# ZADANIE
Powtórz bez zmian fragment tekstu o przetrzymywaniu egzotycznych zwierząt w Polsce, zaczynając od słów „Dr hab. Marcin Urbaniak: Zacznę”, a kończąc na słowach „się te miejsca.”.

# TEKST ŹRÓDŁOWY
:::
„Trzymanie małpki kapucynki, tamaryny czy papugi żako w mieszkaniu jest karygodnym eksploatowaniem szalenie inteligentnej, wrażliwej istoty dla pustej rozrywki” – mówi w OKO.press dr hab. Marcin Urbaniak
Mieszkaniec Czchowa w Małopolsce w swoim ogródku trzymał dwa lwy i tygrysa. Zwierzęta mieszkały w klatkach, zupełnie nieprzystosowanych do ich potrzeb. Sprawę nagłośniła stacja TVN24. „Inspekcja weterynaryjna nie widzi problemu, bo mężczyzna prowadził działalność cyrkową. Cyrkowcem był jednak tylko na papierze, bo żadnych pokazów nigdy nie zorganizował” – pisał dziennikarz TVN24, Bartłomiej Plewnia. Po interwencji w Czchowie mieszkaniec usłyszał zarzuty nielegalnego posiadania zwierząt i znęcania się nad nimi. Grozi mu do pięciu lat więzienia.
„Takich osób przetrzymujących egzotyczne zwierzęta w Polsce jest więcej, potrzebujemy rozwiązań, które zamkną luki w przepisach dotyczących nie tylko dużych ssaków drapieżnych, ale również ptaków, gadów, płazów i ryb” – postuluje w rozmowie z OKO.press dr hab. Marcin Urbaniak z Katedry Kognitywistyki Uniwersytetu Komisji Edukacji Narodowej w Krakowie, zoopsycholog i ekspert zajmujący się dobrostanem zwierząt.
Paweł Średziński: Dlaczego dzikie zwierzęta pochodzące niemal z całego świata mogą być wciąż przetrzymywane w Polsce i skąd ich niesłabnąca popularność?
Dr hab. Marcin Urbaniak: Zacznę od popularności przetrzymywania egzotycznych, nieoswojonych ssaków i ptaków, ale też innych kręgowców. Sądzę, że stoi za tym bardzo często finansowa motywacja. Ktoś hoduje sobie jakieś gatunki spektakularnie wyglądające, uznawane nierzadko za groźne, które przykuwają uwagę na przykład okolicznych mieszkańców. Zarabia na rozmnażaniu tych zwierząt albo ewentualnie na pokazywaniu ich w formie menażerii czy mini zoo, bo tak czasami nazywają się te miejsca.
Oczywiście pieniądze nie zawsze tłumaczą ten proceder. Być może ludzie chcą się pochwalić przed znajomymi, że mają jakiś budzący podziw lub wyjątkowo niebezpieczny i osobliwy gatunek. Hodowla południowoamerykańskich alpak, fermy strusi, lamy czy wielbłądy nie robią takiego wrażenia.
:::
Zebrane dane
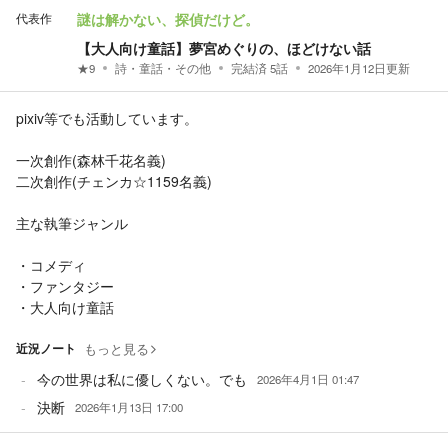
代表作
謎は解かない、探偵だけど。
【大人向け童話】夢宮めぐりの、ほどけない話
★
9
詩・童話・その他
完結済
5
話
2026年1月12日
更新
pixiv等でも活動しています。
一次創作(森林千花名義)
二次創作(チェンカ☆1159名義)
主な執筆ジャンル
・コメディ
・ファンタジー
・大人向け童話
近況ノート
もっと見る
今の世界は私に優しくない。でも
2026年4月1日 01:47
決断
2026年1月13日 17:00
:::
# ODPOWIEDŹ
Dr hab. Marcin Urbaniak: Zacznę od popularności przetrzymywania egzotycznych, nieoswojonych ssaków i ptaków, ale też innych kręgowców. Sądzę, że stoi za tym bardzo często finansowa motywacja. Ktoś hoduje sobie jakieś gatunki spektakularnie wyglądające, uznawane nierzadko za groźne, które przykuwają uwagę na przykład okolicznych mieszkańców. Zarabia na rozmnażaniu tych zwierząt albo ewentualnie na pokazywaniu ich w formie menażerii czy mini zoo, bo tak czasami nazywają się te miejsca.